Ein Beispiel-Thema für eine langweilige Erkenntnis
Schlechter Journalismus auf der einen Seite und Bürgerbeteiligung an der Diskussion auf der anderen Seite haben sie zum Top Thema der letzten Tage gemacht: die Sexismus-Debatte.
Angestoßen wurde sie bekanntlich von der „stern“-Redakteurin Laura Himmelreich, die über eine unangenehme Begegnung mit dem FDP-Politiker Rainer Brüderle berichtete. Brüderle habe sich ihr genährt, Bemerkungen über ihr Dekolleté gemacht und ihre Hand geküsst. Himmelreich habe seine Annäherungsversuche mehrfach abgeblockt, bis Brüderle von seiner Sprecherin abgeholt wurde.
Die Bewertung dieser journalistischen „Leistung“ steht auf einem anderen Blatt. Ich verweise in Bezug auf diese Debatte und die Berichterstattung über die FDP und ihre prominenten Gesichter auf einen Artikel von mir, den ich vor wenigen Monaten schrieb.
Aber nun ist die Sexismus-Debatte in vollem Gange, gerade weil sich mit Hilfe von Twitter die Bürger daran beteiligen. Viele Erfahrungsberichte von Frauen kann man in den letzten Tagen lesen. Doppeldeutige Sprüche und Anspielungen sowie unanständige Berührungen von Bekannten, Kollegen oder gar dem Chef sind Erfahrungen, die viele Frauen schon mindestens einmal erlebt haben. Kommen diese Situationen völlig überraschend, scheinen viele Frauen viel zu überrumpelt zu sein, um diesem Verhalten Einheit zu gewähren. Sie sagen nichts und öffnen damit Türen für weitere unangemessene „Flirts“.

©www.foto-fine-art.de / pixelio.de

Doch warum sind Frauen mit solchen Situationen überfordert und fühlen sich überrumpelt? Warum ist es so schwierig, dem Mann klar zu verstehen zu geben, dass er zu weit gegangen ist?
Möglicherweise spielt Angst dabei eine Rolle.
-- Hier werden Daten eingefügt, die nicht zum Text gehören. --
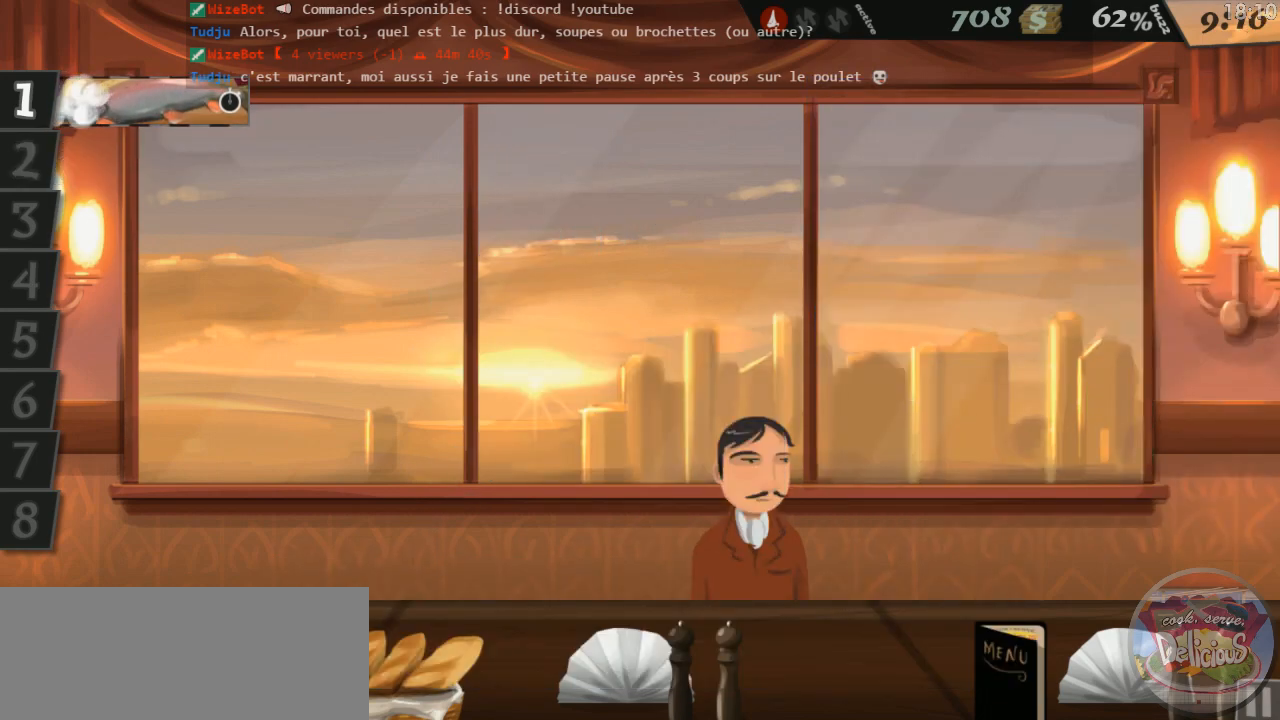
{"keys": [], "events": []}
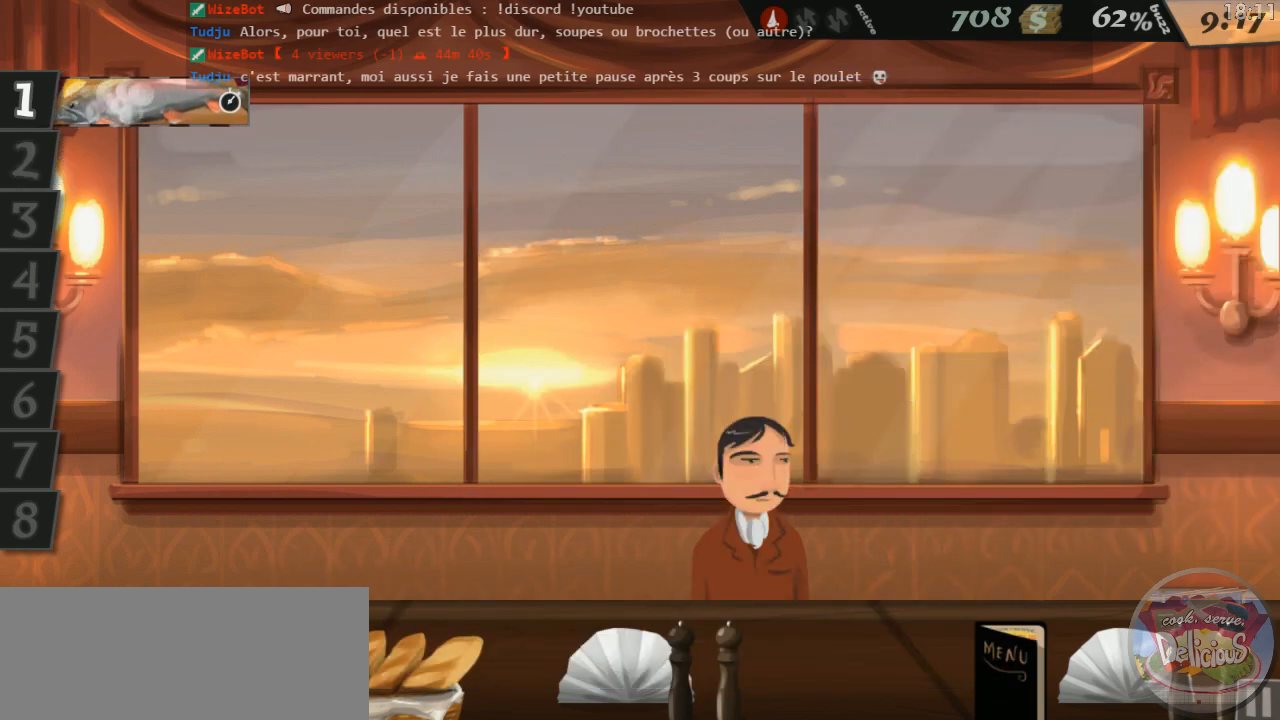
{"keys": [], "events": []}
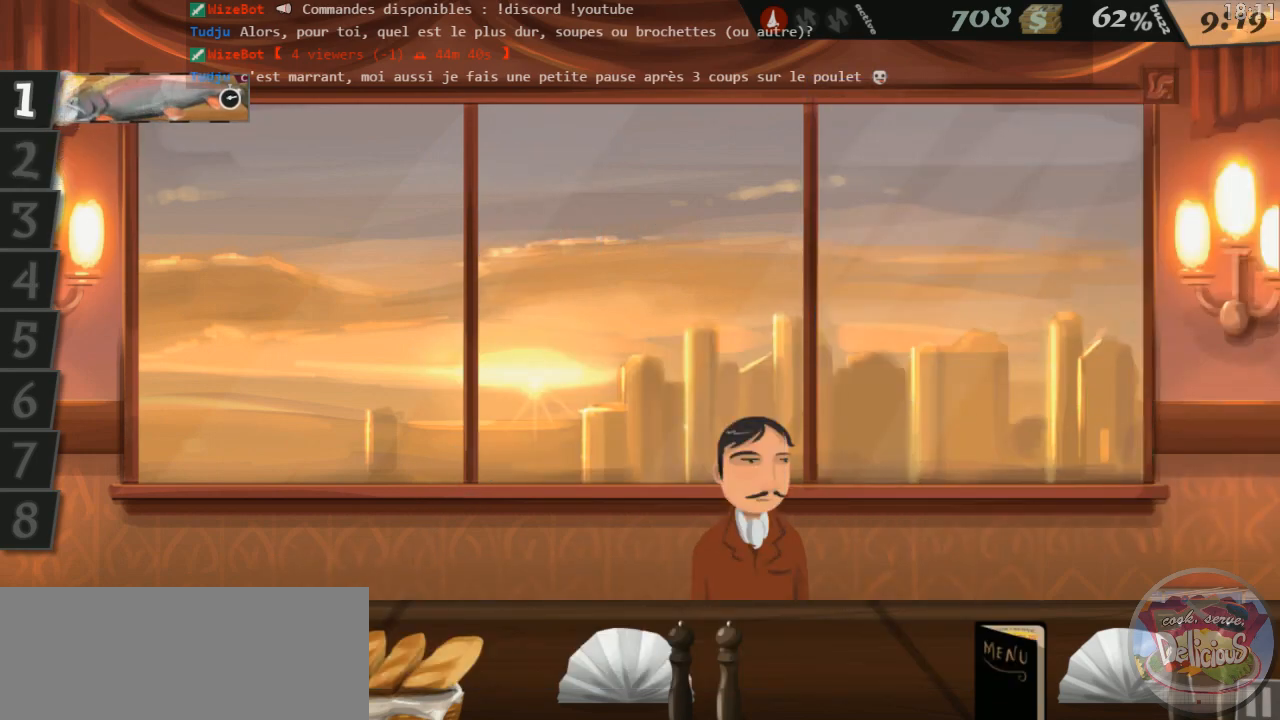
{"keys": [], "events": []}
Vielleicht ist es auch Schamgefühl und Unsicherheit in punkto Sexualität. Doch was auch immer die Gründe sind – das Problem lässt sich nur lösen, wenn Dinge, die gegen den eigenen Willen geschehen, sofort angesprochen werden.
Auf Seiten der Männer herrscht wohl eine allgemeine Verunsicherung. Richtiges Flirten will schließlich gelernt sein. Und bei unterschiedlichen Frauen kann man auch unterschiedlich weit gehen. Doch ein bisschen Empathie, gepaart mit etwas weniger Selbstverliebtheit, könnte schon ausreichen, um sich vorzustellen, wie gewisse Anmachversuche wirken könnten.
Und so gilt mal wieder das eigentlich allen bekannte bla bla: wir Menschen sind soziale Wesen, die Rücksicht auf einander nehmen bzw. Wünsche und Probleme ansprechen müssen, damit ein friedvolles Miteinander funktionieren kann.
Die Sexismusdebatte ist also wieder einmal eine Debatte, die uns zeigt, dass wir uns mit der Rücksichtnahme doch ein bisschen schwer tun.
In diesem Fall mögen allerdings die Hormone die Tugendhaftigkeit der Männer zusätzlich ein Hindernis sein. Aber es ist doch – zumindest für mich – sehr ermüdend, hier auf dieses bekannte „bla bla“ zu verweisen. Denn so brisant uns dieses Thema auch wieder erscheint, so austauschbar ist es. Statt der Sexismus-Debatte könnte ich hier auch mit den Themen „Ausländerfeindlichkeit“ oder „Cyber-Mobbing“ zu dem selben Schluss kommen.
Technologisch haben wir Menschen es in den letzten Jahrhunderten wirklich weit gebracht. Aber wir grillen immer noch Fleisch über dem Feuer, glauben an das Schicksal und können nicht vernünftig mit einander umgehen. Na herzlichen Glückwunsch!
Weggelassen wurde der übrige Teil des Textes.